At age 23, he won the Herbert von Karajan Conductors' Competition in Berlin, and as a student of symphonic conducting at the Leningrad State Conservatory under Professor Ilya Musin was invited to join the Kirov Theater (now the Mariinsky). At 35, he was appointed artistic director of the company's opera troupe, and since 1996 maestro Gergiev has served as artistic and general director of the Mariinsky Theater.
The past 15 years have seen an unprecedented expansion of the company's repertoire. Among the most notable highlights are the return to the Petersburg stage of Richard Wagner's operas "Lohengrin," "Parsifal," "The Flying Dutchman," "Tristan and Isolde," and all three parts of "The Ring of the Nibelung."
The debut recordings of the Mariinsky label, orchestrated by maestro Gergiev in the spring of 2009, were nominated in five categories at the Grammies in 2010 and three in 2011, won several prestigious prizes, including the MIDEM Classical Awards, and attracted critical acclaim from leading international publications, such as The Washington Post, The Daily Telegraph, BBC Music Magazine, and The Gramophone.

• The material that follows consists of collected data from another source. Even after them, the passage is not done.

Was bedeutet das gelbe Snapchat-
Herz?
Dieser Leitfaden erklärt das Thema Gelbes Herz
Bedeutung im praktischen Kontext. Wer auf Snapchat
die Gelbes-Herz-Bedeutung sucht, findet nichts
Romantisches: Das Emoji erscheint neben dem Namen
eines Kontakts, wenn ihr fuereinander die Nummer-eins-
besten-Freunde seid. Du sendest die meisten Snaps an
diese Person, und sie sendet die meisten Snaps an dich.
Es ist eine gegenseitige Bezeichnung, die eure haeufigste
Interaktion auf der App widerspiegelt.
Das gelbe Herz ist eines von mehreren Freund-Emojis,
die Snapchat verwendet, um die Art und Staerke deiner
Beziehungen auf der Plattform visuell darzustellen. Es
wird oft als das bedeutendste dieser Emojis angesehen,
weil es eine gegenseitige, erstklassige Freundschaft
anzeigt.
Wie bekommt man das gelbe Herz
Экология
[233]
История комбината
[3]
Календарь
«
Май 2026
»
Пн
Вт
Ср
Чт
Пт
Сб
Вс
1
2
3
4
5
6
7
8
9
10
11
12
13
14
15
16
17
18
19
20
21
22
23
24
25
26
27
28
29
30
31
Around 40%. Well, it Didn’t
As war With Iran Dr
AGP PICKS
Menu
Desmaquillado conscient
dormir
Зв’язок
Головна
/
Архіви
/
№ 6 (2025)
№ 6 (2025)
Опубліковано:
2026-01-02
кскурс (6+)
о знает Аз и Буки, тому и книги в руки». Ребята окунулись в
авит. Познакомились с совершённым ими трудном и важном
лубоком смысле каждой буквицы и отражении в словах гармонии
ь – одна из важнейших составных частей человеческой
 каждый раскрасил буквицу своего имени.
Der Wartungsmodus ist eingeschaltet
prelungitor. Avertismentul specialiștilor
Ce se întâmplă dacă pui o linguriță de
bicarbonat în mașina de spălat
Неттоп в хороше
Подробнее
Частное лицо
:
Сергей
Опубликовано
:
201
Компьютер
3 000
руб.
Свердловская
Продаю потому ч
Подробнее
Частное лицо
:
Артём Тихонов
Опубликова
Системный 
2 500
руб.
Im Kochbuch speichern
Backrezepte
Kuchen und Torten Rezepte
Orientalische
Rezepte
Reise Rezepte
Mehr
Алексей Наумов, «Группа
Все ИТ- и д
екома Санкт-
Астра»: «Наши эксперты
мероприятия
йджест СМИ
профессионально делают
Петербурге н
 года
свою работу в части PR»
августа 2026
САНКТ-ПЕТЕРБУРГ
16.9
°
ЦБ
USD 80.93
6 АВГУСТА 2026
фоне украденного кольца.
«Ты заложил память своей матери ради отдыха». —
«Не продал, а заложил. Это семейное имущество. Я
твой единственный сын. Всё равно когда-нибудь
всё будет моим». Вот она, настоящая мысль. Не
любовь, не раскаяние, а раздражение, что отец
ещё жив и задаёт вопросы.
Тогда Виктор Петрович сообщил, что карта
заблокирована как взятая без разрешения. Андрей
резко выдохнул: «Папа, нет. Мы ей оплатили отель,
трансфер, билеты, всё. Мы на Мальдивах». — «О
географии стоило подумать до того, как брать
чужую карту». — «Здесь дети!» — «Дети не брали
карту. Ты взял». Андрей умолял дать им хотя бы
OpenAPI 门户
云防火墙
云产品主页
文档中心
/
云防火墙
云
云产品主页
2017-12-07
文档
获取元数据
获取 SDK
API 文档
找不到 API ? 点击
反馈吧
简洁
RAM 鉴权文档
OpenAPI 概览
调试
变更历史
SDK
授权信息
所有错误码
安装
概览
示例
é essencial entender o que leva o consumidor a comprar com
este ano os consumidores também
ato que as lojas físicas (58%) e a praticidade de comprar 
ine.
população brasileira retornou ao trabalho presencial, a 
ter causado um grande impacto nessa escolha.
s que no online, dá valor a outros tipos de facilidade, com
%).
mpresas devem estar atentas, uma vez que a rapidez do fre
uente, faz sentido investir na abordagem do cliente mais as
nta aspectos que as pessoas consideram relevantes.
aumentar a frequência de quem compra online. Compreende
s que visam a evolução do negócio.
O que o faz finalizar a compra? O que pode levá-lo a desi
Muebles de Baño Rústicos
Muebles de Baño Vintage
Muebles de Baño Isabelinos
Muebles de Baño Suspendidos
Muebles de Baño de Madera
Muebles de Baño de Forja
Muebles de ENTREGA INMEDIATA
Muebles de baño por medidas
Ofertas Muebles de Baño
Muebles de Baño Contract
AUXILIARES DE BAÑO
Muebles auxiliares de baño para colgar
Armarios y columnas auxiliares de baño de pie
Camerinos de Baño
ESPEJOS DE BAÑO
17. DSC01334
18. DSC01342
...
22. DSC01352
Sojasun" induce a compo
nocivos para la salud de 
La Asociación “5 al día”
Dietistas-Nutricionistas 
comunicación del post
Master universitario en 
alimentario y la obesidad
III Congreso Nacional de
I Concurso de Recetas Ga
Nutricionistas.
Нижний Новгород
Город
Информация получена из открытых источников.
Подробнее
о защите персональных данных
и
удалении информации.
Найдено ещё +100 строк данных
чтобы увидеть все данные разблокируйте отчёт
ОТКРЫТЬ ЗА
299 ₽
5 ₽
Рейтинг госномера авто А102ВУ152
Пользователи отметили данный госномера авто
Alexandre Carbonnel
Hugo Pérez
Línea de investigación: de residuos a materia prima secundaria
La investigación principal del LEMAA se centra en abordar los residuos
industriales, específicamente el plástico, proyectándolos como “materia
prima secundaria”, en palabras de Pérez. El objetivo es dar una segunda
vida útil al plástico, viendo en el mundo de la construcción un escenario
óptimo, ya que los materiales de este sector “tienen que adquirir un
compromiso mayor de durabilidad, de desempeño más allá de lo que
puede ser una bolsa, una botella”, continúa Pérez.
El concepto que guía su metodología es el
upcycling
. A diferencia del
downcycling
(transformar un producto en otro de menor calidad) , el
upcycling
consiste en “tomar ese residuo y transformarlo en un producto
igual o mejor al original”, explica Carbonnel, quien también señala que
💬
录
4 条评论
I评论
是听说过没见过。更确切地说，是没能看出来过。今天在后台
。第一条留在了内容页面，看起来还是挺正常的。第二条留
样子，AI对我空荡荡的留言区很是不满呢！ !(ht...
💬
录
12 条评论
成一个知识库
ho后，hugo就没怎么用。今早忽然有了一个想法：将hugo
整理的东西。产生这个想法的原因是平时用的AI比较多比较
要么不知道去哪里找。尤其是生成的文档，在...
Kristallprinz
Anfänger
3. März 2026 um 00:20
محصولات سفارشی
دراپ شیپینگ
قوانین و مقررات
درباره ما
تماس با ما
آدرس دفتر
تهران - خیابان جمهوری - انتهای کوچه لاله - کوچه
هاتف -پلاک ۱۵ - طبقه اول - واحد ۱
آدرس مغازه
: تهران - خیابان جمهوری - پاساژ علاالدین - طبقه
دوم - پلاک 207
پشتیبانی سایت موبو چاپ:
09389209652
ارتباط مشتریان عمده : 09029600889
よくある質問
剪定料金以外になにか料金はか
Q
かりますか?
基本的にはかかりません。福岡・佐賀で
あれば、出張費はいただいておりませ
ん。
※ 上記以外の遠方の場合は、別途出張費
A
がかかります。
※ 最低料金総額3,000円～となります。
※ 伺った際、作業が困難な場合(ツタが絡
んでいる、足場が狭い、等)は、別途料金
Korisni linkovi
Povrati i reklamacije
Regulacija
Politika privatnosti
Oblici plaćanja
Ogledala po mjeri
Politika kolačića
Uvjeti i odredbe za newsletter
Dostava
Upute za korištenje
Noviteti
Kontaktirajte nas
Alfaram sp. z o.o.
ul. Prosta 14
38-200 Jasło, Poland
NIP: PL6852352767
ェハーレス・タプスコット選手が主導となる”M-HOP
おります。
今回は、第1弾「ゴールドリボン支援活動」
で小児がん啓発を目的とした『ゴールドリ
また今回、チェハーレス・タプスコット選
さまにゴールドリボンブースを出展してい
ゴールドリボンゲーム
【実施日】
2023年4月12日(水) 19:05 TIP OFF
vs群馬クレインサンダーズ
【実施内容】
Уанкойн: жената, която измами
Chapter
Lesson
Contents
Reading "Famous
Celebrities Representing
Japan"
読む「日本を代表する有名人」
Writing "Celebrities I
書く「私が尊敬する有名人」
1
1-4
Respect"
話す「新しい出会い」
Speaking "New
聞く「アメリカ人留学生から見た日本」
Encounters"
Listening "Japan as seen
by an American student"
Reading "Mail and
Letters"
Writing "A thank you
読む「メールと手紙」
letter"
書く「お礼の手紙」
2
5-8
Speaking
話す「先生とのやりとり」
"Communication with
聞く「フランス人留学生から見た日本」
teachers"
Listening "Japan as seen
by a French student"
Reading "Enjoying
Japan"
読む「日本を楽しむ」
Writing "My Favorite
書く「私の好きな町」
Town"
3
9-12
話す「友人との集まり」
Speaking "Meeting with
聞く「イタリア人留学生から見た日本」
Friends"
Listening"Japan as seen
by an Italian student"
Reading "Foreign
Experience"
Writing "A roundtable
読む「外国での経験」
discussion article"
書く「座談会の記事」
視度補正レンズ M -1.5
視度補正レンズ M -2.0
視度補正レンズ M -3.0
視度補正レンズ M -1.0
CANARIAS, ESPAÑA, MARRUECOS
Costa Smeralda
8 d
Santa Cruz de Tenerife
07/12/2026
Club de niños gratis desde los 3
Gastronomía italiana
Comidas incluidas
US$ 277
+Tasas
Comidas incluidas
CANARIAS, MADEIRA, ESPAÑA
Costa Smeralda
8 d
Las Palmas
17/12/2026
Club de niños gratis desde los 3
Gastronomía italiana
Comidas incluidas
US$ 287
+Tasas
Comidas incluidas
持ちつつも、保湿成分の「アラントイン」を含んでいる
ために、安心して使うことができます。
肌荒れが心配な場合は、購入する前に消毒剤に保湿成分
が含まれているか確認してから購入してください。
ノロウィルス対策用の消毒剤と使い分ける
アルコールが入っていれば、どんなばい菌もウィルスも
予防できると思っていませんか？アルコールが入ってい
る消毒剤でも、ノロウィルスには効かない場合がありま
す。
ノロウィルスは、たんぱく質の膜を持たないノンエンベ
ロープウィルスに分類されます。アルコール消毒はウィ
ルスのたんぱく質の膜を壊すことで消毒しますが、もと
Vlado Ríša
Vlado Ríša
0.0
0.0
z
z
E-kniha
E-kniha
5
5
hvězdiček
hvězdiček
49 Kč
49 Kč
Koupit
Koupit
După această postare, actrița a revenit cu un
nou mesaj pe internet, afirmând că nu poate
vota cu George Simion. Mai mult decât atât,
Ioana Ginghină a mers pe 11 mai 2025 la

In addition to his role as artistic director of the Mariinsky Theater, Valery Gergiev collaborates with leading orchestras worldwide: for many years he served as principal conductor of the Rotterdam Philharmonic Orchestra and principal guest conductor of the New York Metropolitan Opera. As of 2007, Valery Gergiev is principal conductor of the London Symphony Orchestra. The maestro also works with the World Orchestra for Peace, the Vienna and Berlin Philharmonics, the Swedish Radio Orchestra, and many others.
In early 2012, it was reported that Gergiev would head the National Youth Orchestra of America, established at the initiative of New York's Carnegie Hall. The new orchestral collective, which will be made up of 120 musicians aged 16-19, will start performing in 2013.